#### [Directions for this task]
After locating the line that holds "Cabin Internal Volumes", output it and all following lines word for word, stopping only at the end of the data.

START The input

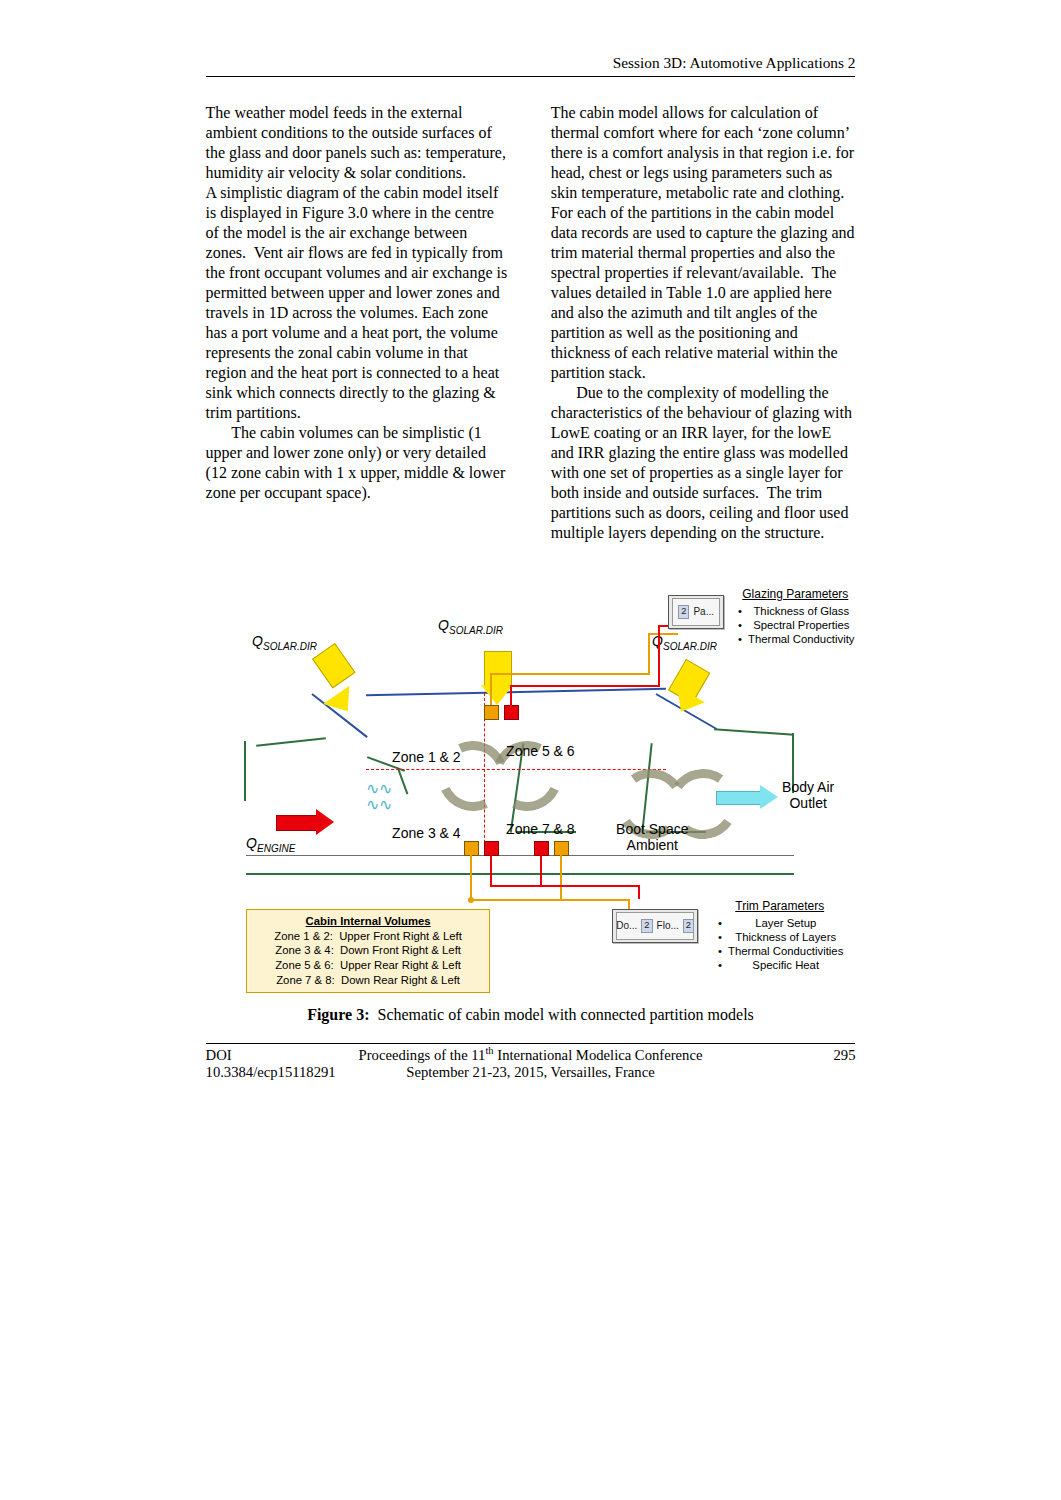Session 3D: Automotive Applications 2
The weather model feeds in the external ambient conditions to the outside surfaces of the glass and door panels such as: temperature, humidity air velocity & solar conditions.
A simplistic diagram of the cabin model itself is displayed in Figure 3.0 where in the centre of the model is the air exchange between zones. Vent air flows are fed in typically from the front occupant volumes and air exchange is permitted between upper and lower zones and travels in 1D across the volumes. Each zone has a port volume and a heat port, the volume represents the zonal cabin volume in that region and the heat port is connected to a heat sink which connects directly to the glazing & trim partitions.
The cabin volumes can be simplistic (1 upper and lower zone only) or very detailed (12 zone cabin with 1 x upper, middle & lower zone per occupant space).
The cabin model allows for calculation of thermal comfort where for each ‘zone column’ there is a comfort analysis in that region i.e. for head, chest or legs using parameters such as skin temperature, metabolic rate and clothing. For each of the partitions in the cabin model data records are used to capture the glazing and trim material thermal properties and also the spectral properties if relevant/available. The values detailed in Table 1.0 are applied here and also the azimuth and tilt angles of the partition as well as the positioning and thickness of each relative material within the partition stack.
Due to the complexity of modelling the characteristics of the behaviour of glazing with LowE coating or an IRR layer, for the lowE and IRR glazing the entire glass was modelled with one set of properties as a single layer for both inside and outside surfaces. The trim partitions such as doors, ceiling and floor used multiple layers depending on the structure.
Zone 1 & 2
Zone 5 & 6
Zone 3 & 4
Zone 7 & 8
Boot Space
Ambient
QSOLAR.DIR
QSOLAR.DIR
QSOLAR.DIR
QENGINE
Body Air
Outlet
∿∿
∿∿
2 Pa...
Glazing Parameters
Thickness of Glass
Spectral Properties
Thermal Conductivity
Do... 2 Flo... 2
Trim Parameters
Layer Setup
Thickness of Layers
Thermal Conductivities
Specific Heat
Cabin Internal Volumes
Zone 1 & 2: Upper Front Right & Left
Zone 3 & 4: Down Front Right & Left
Zone 5 & 6: Upper Rear Right & Left
Zone 7 & 8: Down Rear Right & Left
Figure 3: Schematic of cabin model with connected partition models
DOI
10.3384/ecp15118291
Proceedings of the 11th International Modelica Conference
September 21-23, 2015, Versailles, France
295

END The input

#### [Result]
Cabin Internal Volumes
Zone 1 & 2: Upper Front Right & Left
Zone 3 & 4: Down Front Right & Left
Zone 5 & 6: Upper Rear Right & Left
Zone 7 & 8: Down Rear Right & Left
Figure 3: Schematic of cabin model with connected partition models
DOI
10.3384/ecp15118291
Proceedings of the 11th International Modelica Conference
September 21-23, 2015, Versailles, France
295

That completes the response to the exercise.